Using a scientific calculator, calculate measures of variability, including range, sample and population variances, sample and population standard deviations, estimations of the population variance and standard deviation, and the standard error of the mean.

Apply the standard deviation to a normal distribution.

Describe the usefulness of transformed scores.

Calculate and interpret z-scores,T scores and percentiles.

Describe correlations between two variables (e.g., negative, positive, none).

Interpret a scatterplot based on the slope of regression line and the dispersion of data around the line of best fit.

Calculate a simple regression line and use it for prediction.

Calculate the standard error of the estimate and demonstrate an understanding of the error in prediction.

Describe and explain the basics of probabilty (e.g., region of rejection, alpha level, p).

Describe and explain statistical hypothesis testing, including rejecting and failing to reject the Null Hypothesis.

Describe and explain errors in statistical decision-making (i.e., Type I and Type II Errors).

Define power of a statistical test and the ways in which power can be maximized.
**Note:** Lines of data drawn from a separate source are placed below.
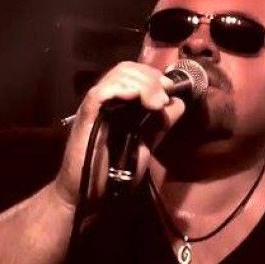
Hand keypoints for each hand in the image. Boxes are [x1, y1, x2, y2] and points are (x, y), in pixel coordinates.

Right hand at [53, 61, 185, 207]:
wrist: (86, 194)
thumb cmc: (110, 173)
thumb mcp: (144, 146)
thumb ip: (159, 125)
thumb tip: (179, 103)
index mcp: (117, 104)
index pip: (133, 73)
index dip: (153, 75)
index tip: (170, 90)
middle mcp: (105, 101)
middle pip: (126, 69)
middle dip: (150, 77)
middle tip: (164, 97)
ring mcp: (94, 108)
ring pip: (116, 76)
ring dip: (142, 83)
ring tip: (156, 103)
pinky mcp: (86, 117)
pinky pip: (101, 93)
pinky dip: (121, 89)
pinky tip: (137, 99)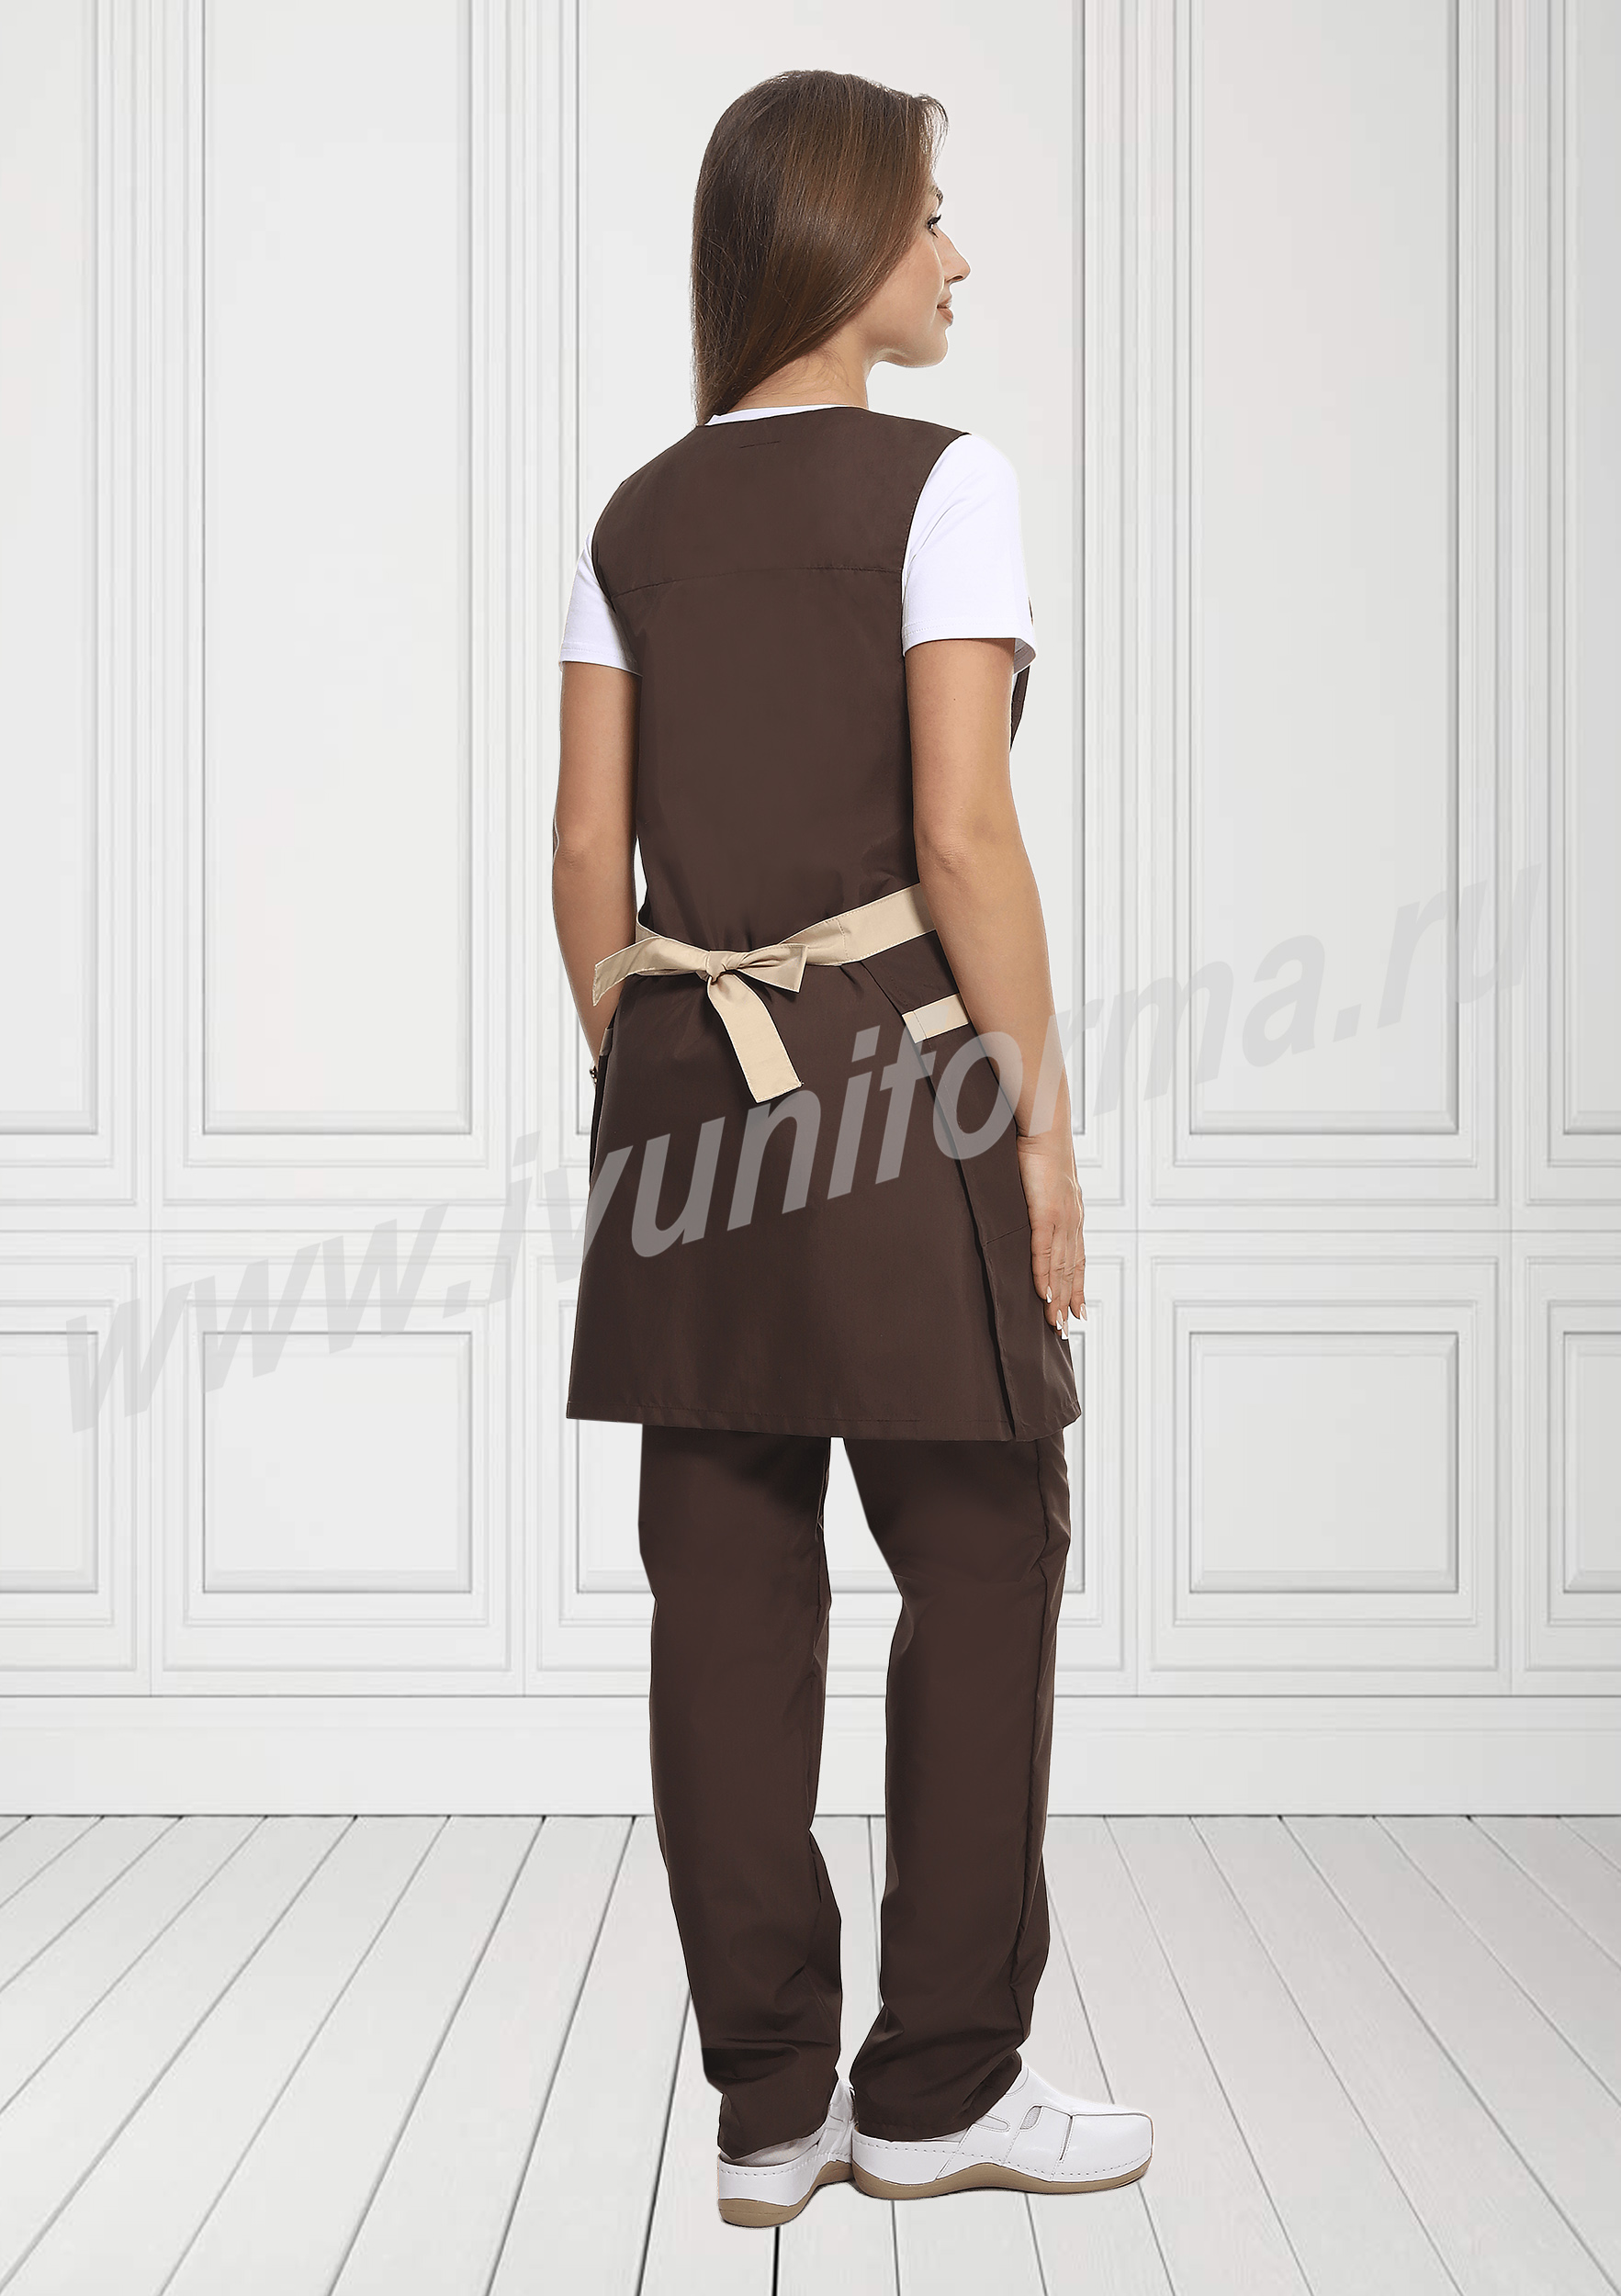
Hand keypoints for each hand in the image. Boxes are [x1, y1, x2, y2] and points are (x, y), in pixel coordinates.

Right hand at [1016, 1132, 1084, 1333]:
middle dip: (1069, 1301)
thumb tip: (1032, 1212)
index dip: (1078, 1286)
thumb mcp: (1045, 1182)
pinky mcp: (1046, 1213)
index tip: (1079, 1310)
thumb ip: (1042, 1202)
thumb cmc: (1040, 1150)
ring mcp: (1062, 1218)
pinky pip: (1045, 1251)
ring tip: (1055, 1322)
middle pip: (1072, 1270)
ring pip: (1062, 1267)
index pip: (1077, 1259)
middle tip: (1064, 1329)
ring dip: (1058, 1297)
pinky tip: (1045, 1295)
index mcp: (1073, 1215)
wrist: (1045, 1128)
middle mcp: (1073, 1221)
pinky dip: (1045, 1275)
Calculate and interpret Confidence Intervals.

Define independent samples.

Correctly choose which statistic is appropriate for a given sample, calculate results and interpret, for the z-test and the single-sample t-test.
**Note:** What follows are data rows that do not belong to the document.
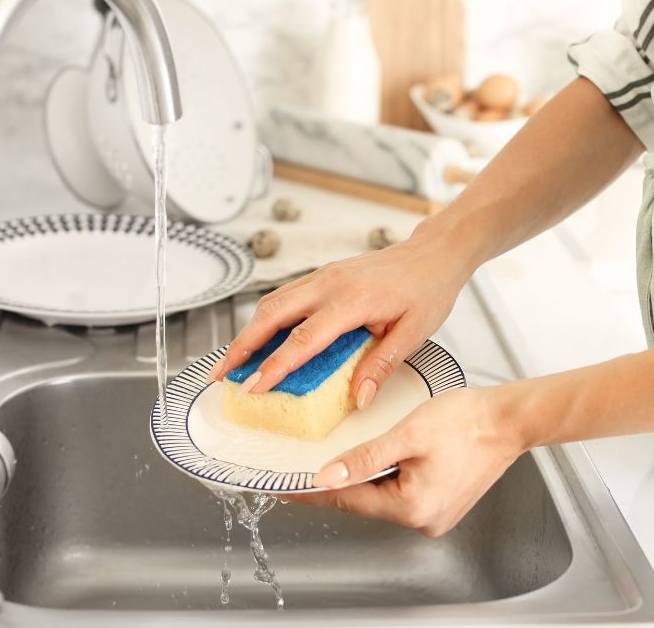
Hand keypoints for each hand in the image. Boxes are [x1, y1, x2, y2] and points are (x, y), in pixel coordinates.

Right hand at [207, 234, 474, 407]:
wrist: (433, 254)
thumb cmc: (427, 291)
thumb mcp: (413, 333)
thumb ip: (381, 365)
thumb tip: (357, 399)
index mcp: (351, 300)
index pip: (303, 339)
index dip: (274, 366)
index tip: (253, 388)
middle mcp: (329, 284)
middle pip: (271, 315)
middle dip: (241, 346)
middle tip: (221, 375)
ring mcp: (323, 276)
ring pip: (272, 303)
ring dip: (248, 332)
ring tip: (231, 362)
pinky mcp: (323, 276)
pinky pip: (285, 297)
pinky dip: (265, 319)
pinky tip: (259, 339)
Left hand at [280, 387, 524, 536]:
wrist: (510, 419)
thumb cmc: (468, 421)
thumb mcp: (407, 434)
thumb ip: (364, 458)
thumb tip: (325, 478)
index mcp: (413, 507)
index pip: (346, 499)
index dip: (310, 490)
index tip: (281, 485)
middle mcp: (424, 519)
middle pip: (363, 500)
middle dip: (337, 481)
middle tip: (303, 465)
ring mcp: (435, 515)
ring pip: (382, 496)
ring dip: (363, 477)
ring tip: (339, 457)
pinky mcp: (443, 503)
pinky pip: (402, 492)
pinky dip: (386, 477)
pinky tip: (379, 459)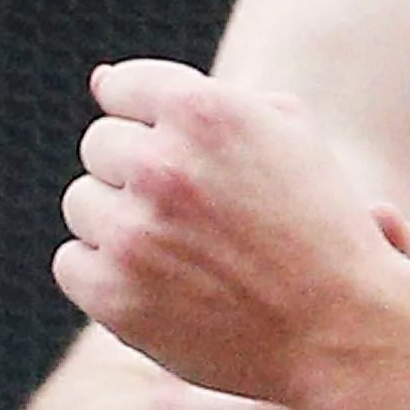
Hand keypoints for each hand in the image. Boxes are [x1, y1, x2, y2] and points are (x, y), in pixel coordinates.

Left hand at [54, 58, 409, 408]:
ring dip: (119, 222)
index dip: (148, 121)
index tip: (179, 153)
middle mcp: (161, 166)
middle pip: (99, 145)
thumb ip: (200, 98)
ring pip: (81, 202)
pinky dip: (104, 274)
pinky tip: (158, 283)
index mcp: (203, 111)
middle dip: (136, 172)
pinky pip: (70, 262)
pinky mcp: (113, 293)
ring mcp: (132, 232)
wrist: (339, 328)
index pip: (121, 86)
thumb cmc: (317, 226)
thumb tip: (99, 81)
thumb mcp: (287, 136)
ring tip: (182, 250)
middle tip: (193, 211)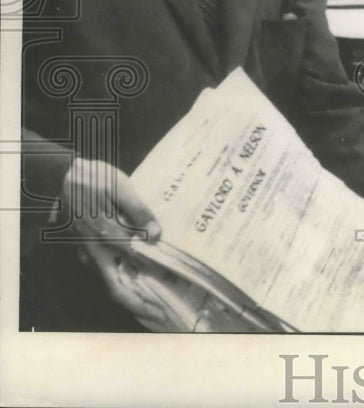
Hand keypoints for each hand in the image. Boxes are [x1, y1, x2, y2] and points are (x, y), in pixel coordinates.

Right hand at [62, 157, 164, 323]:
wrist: (61, 175)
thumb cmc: (94, 178)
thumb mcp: (121, 187)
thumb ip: (139, 211)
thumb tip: (155, 235)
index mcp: (104, 234)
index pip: (135, 262)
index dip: (154, 274)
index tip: (174, 283)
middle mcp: (94, 250)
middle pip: (115, 287)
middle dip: (138, 305)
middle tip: (161, 314)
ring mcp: (87, 252)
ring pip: (108, 282)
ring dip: (131, 295)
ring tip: (155, 301)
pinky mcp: (85, 249)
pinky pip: (104, 271)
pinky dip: (121, 280)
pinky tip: (139, 278)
Describe and explain when it is appropriate to choose parametric verses non-parametric statistics.

Describe and explain the logic of an analysis of variance (ANOVA).
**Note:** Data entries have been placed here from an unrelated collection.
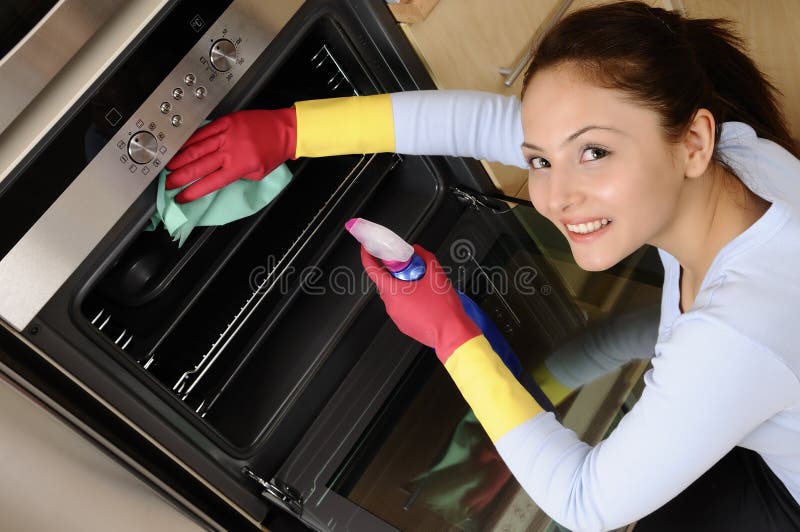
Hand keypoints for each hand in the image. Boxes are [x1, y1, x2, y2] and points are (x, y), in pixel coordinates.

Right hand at [165, 108, 296, 202]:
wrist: (286, 130)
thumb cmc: (274, 152)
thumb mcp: (258, 173)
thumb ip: (237, 176)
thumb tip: (218, 176)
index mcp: (239, 167)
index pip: (210, 183)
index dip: (193, 192)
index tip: (181, 198)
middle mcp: (230, 151)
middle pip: (198, 167)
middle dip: (179, 177)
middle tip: (167, 184)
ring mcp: (227, 134)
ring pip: (196, 148)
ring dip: (179, 159)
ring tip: (167, 166)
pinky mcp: (226, 122)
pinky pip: (203, 131)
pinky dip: (189, 139)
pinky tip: (180, 146)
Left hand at [361, 244, 479, 361]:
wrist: (452, 334)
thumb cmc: (443, 310)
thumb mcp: (436, 275)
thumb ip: (425, 257)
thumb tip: (417, 251)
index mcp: (394, 292)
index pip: (371, 270)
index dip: (368, 256)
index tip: (368, 249)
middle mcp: (391, 305)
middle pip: (384, 282)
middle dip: (394, 272)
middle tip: (407, 266)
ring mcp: (396, 317)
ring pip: (393, 295)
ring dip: (402, 287)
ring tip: (420, 285)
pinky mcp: (403, 325)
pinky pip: (400, 308)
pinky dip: (407, 300)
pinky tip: (423, 299)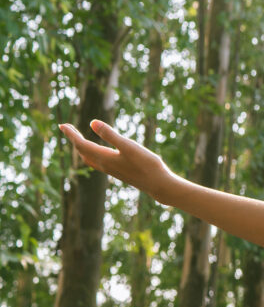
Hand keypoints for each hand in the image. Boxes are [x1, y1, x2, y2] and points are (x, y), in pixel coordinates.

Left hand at [59, 119, 176, 200]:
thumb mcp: (129, 146)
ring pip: (89, 158)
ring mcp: (111, 169)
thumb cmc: (146, 164)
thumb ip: (110, 134)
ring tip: (78, 139)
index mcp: (104, 158)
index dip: (71, 134)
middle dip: (74, 139)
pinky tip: (98, 152)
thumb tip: (92, 122)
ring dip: (81, 147)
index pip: (82, 144)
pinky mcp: (118, 171)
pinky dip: (91, 154)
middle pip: (82, 151)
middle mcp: (104, 164)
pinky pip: (97, 162)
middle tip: (67, 127)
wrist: (158, 184)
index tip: (62, 125)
Demonstrate competence for when it is appropriate to choose to calculate post-hoc comparisons (e.g., Tukey Test).

Calculate post-hoc comparisons using a statistical software program and interpret the results.

Correctly choose which statistic is appropriate for a given sample and develop a statistical hypothesis to test. Then using a statistical software program, develop a spreadsheet, calculate the main statistic and interpret the result. Next, calculate an effect size/coefficient of determination and interpret the result. This process should be demonstrated for at least 10 of the following statistical tests: - Spearman Rank-Order Correlation - Pearson Product-Moment Correlation - t-test for independent samples - t-test for dependent samples - one-way ANOVA for independent samples - one-way ANOVA for dependent samples - two-way ANOVA for independent samples - two-way ANOVA for dependent samples - mixed design two-way ANOVA - Mann-Whitney U test - Rank sums test - Wilcoxon Test - Kruskal-Wallis H - Freidman's ANOVA - One-way chi-square analysis - Two-way chi-square analysis

Topical Outline:

Basic scientific methods

Measurement sclaes

Sampling distributions

Descriptive statistics: measures of central tendency, variability, standardized test scores

Basics of probability

Statistical hypothesis testing

Inferential statistics: parametric and nonparametric statistics (i.e., choosing appropriately, calculating, and interpreting)

Effect size and power

Recommended maximum class size for this course: 15

NOTE: The intention of this master course syllabus is to provide an outline of the contents of this course, as specified by
the faculty of Columbia College, regardless of who teaches the course, when it is taught, or where it is taught. Faculty members teaching this
course for Columbia College are expected to facilitate learning pursuant to the course objectives and cover the subjects listed in the topical
outline. However, instructors are also encouraged to cover additional topics of interest so long as those topics are relevant to the course's
subject. The master syllabus is, therefore, prescriptive in nature but also allows for a diversity of individual approaches to course material.